In Poland, on the other hand, the situation has become better after the political changes of 1990/1991, according to Norbert Rasch, Member of the Regional Parliament in Opole (Poland) and chairman of the Social-Cultural Association of the Germans in Opole-Silesia. Nevertheless there are significant goals that still have to be achieved. “We are a minority without schools – that is regrettable and not easy”, said Rasch. Although German is taught as a foreign subject in Polish schools, there are no minority schools. That is why it is important that the minority continues, and even stronger than before, to play a political role.

Despite linguistic diversity in Europe and its minorities, there are lots of things we have in common, such as the protection of language and culture, being proud of your own minority and the self-confidence to the outside world, underlined Leanne Wood, Party Leader of Plaid Cymru from Wales (Great Britain), already at the beginning of her speech. The Welsh self-confidence has grown in the past years, and for example is visible in the increasing bilingualism. Already one in every five people living in Wales speaks Welsh.

Bernard Cyz spoke of the situation of the Lusatian Sorbs, who mainly live in the German states of Saxony and Brandenburg. The managing director of the Federation of Lusatian Sorbs, Domowina, belongs to a minority of 60 000 people, who rely on a protection mechanism that is guaranteed by the federal states and the Federal Republic of Germany. This is in particular the case in regard to cultural self-administration. An appeal to the politicians is still necessary in order to improve the current state of affairs. “We need the support of Europe and the state”, said Cyz at the FUEN Congress in Brixen.
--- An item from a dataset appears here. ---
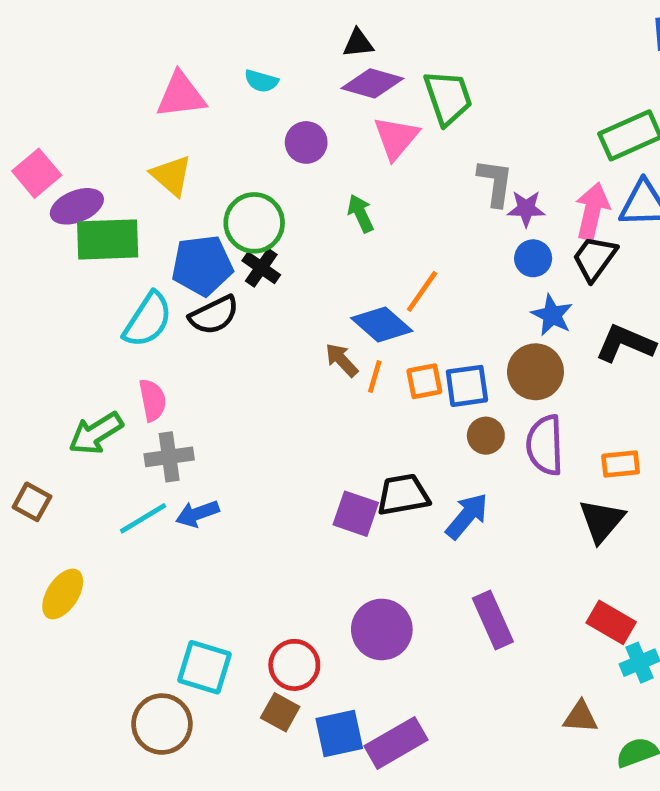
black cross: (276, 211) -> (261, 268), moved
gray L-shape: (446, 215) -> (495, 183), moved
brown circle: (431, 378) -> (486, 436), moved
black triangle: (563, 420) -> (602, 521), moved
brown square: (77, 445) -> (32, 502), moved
In his speech, Oliver Paasch, Minister for Education, Training and Employment of the German-speaking Community in Belgium shortly entered into the diverse and troubled history of the German-speaking Belgians. “My grandfather, as an example, changed nationality four times in his life, although he never left his hometown”, said Paasch. The German-speaking Community in Belgium is the smallest federal state in the European Union, according to the Minister. Paasch explained, based on concrete examples from education policy, how a small border region can achieve excellent results based on European cooperation. “This is only possible because we are deliberately participating in networks, we are willing to cooperate in Europe and just because we work in networks we are even capable of making an advantage of our small size, with short administrative distance to our citizens and direct dialogue with them”, underlined Minister Oliver Paasch.